> Data provided:
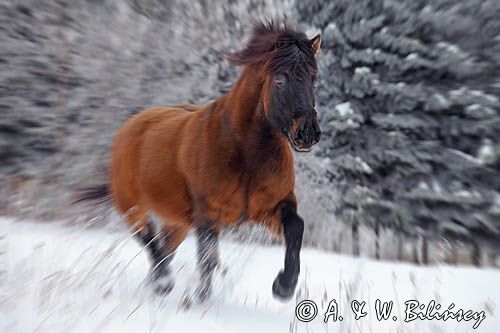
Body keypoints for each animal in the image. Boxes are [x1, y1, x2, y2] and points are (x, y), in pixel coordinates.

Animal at [77, 20, 320, 300]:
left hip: (177, 222)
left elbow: (296, 229)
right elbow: (207, 259)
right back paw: (163, 283)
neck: (245, 154)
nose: (307, 133)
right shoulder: (207, 215)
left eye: (314, 80)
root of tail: (131, 125)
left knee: (165, 247)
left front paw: (284, 286)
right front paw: (200, 299)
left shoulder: (271, 207)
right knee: (151, 243)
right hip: (133, 208)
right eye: (280, 79)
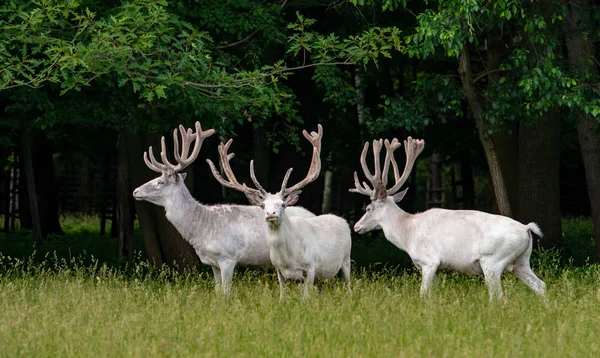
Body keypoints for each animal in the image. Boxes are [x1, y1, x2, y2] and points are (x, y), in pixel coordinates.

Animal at [132, 121, 316, 296]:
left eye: (160, 182)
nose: (135, 191)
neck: (202, 229)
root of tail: (312, 213)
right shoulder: (212, 262)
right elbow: (218, 291)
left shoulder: (228, 257)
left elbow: (226, 292)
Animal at [206, 126, 352, 300]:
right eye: (263, 205)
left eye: (282, 204)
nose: (271, 213)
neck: (289, 258)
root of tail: (342, 220)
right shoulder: (279, 271)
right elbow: (282, 296)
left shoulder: (310, 267)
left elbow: (305, 298)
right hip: (323, 276)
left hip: (346, 260)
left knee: (349, 285)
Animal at [350, 136, 548, 300]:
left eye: (368, 208)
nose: (356, 227)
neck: (408, 233)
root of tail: (526, 229)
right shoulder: (437, 267)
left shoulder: (429, 261)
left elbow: (423, 294)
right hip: (522, 262)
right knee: (541, 285)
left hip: (493, 261)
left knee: (498, 296)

> Task to complete: Your answer is to contain exactly the lines from the one holding "nose: (356, 227)" to the end of the entries, with no other line.

> Result for this task:
nose: (356, 227)
neck: (408, 233)
root of tail: (526, 229)
right shoulder: (437, 267)
left shoulder: (429, 261)
left elbow: (423, 294)
right hip: (522, 262)
right knee: (541, 285)
left hip: (493, 261)
left knee: (498, 296)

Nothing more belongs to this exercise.